_Stated exercise_
Answer these questions from the message below about writing poems:
1. What did John Ashberry say would be the case if he knew what he wrote about?
2. What was the subject of the poem by Ben Bellitt?
3. What words close the message?

_Excerpt provided_
Hey, Jude - to butt in on your talk with Ken, John Ashberry once said
something to the effect that if he knew what he wrote about, there'd be no
point in writing it. Writing brought him into new territory ... A great
exploratory way of looking at it! & certainly my way over the years.
Sometimes my poems 'mean' something but I truly try to avoid that - or
should I say I let my senses adrift and then pin words to parts of that
experience. Ben Bellitt (spl?) wrote a poem once about flying a kite, and
how in the end the kite was flying him - in his concentration, etc. Writing
poems is very much like that for me.
End of butt-in.

_Records provided_
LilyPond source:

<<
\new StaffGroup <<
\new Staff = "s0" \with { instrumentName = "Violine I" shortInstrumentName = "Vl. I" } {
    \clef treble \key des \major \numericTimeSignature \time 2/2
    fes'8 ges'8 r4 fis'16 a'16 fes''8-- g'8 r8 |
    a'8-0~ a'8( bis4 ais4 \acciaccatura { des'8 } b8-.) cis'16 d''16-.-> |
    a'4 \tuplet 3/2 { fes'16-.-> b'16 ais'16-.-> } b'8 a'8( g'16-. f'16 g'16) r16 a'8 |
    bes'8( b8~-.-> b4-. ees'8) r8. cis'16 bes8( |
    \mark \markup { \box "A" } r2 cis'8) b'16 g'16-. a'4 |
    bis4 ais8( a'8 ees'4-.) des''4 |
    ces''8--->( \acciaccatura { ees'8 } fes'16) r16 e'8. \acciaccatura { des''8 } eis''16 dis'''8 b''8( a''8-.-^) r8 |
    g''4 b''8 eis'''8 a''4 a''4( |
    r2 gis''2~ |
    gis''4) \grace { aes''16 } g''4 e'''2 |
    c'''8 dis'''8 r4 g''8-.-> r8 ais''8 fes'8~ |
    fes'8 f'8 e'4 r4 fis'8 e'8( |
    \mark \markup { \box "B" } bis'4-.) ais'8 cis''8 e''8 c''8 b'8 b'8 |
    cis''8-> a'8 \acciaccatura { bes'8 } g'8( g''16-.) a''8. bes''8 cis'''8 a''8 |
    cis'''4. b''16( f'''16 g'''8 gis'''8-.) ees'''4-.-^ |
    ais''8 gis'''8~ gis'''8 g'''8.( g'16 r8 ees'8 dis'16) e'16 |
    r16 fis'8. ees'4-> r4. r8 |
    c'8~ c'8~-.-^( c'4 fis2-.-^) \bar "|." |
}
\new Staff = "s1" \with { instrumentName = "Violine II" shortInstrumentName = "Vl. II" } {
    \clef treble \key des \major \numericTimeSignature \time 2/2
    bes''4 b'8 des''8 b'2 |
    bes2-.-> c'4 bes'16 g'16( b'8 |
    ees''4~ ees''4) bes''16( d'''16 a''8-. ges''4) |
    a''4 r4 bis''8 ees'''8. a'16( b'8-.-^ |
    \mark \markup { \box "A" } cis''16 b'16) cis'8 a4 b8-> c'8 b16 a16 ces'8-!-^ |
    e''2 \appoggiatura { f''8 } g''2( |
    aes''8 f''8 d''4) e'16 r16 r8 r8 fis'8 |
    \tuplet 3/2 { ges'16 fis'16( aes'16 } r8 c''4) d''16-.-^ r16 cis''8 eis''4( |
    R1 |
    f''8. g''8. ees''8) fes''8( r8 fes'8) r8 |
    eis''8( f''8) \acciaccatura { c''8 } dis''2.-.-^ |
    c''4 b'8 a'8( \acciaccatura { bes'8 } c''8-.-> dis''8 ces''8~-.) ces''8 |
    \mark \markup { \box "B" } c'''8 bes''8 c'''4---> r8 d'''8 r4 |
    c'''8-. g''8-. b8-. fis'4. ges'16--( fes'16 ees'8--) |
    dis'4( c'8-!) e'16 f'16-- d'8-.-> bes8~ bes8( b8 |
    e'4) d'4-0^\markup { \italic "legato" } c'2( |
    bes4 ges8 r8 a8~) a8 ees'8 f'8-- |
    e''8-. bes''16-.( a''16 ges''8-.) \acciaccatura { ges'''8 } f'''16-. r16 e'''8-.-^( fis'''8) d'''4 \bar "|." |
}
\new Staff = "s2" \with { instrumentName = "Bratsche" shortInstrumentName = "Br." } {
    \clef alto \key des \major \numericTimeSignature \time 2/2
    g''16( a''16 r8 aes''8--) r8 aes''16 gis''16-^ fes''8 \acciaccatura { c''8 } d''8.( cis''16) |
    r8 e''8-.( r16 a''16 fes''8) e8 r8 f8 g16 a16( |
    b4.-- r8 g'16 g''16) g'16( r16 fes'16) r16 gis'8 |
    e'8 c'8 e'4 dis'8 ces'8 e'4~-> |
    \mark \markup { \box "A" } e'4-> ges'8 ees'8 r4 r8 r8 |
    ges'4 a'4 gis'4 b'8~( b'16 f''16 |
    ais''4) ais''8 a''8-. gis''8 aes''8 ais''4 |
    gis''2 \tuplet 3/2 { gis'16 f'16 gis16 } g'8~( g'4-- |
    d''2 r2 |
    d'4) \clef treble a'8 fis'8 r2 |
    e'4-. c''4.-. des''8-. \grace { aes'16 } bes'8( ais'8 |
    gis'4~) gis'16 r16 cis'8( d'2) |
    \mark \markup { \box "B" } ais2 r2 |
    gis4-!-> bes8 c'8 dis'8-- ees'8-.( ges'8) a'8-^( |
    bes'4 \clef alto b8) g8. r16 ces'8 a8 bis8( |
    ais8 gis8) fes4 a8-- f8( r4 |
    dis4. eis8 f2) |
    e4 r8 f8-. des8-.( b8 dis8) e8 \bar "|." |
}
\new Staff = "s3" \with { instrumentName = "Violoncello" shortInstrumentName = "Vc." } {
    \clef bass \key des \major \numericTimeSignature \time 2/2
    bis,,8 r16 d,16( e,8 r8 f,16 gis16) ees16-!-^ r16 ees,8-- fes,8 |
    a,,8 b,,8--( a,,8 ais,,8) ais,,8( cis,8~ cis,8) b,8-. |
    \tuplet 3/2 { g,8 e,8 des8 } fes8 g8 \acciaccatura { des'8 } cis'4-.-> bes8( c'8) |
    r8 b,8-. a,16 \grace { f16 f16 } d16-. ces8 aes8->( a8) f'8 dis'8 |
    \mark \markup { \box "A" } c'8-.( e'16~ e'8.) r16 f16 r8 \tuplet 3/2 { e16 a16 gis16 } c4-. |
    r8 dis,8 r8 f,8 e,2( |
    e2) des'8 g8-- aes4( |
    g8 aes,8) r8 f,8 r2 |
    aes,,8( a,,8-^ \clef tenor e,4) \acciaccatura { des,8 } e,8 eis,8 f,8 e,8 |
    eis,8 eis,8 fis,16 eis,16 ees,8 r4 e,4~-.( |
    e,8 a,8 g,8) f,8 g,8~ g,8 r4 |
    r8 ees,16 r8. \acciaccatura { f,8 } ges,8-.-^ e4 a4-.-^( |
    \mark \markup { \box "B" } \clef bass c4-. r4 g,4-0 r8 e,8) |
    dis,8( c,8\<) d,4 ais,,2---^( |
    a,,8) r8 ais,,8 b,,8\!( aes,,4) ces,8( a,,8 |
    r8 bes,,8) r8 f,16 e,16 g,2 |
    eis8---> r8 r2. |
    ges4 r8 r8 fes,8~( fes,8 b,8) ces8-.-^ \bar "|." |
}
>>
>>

_Answer for the task_
1. There would be no point in writing it.
2. Flying a kite, and how in the end the kite was flying him.
3. "End of butt-in."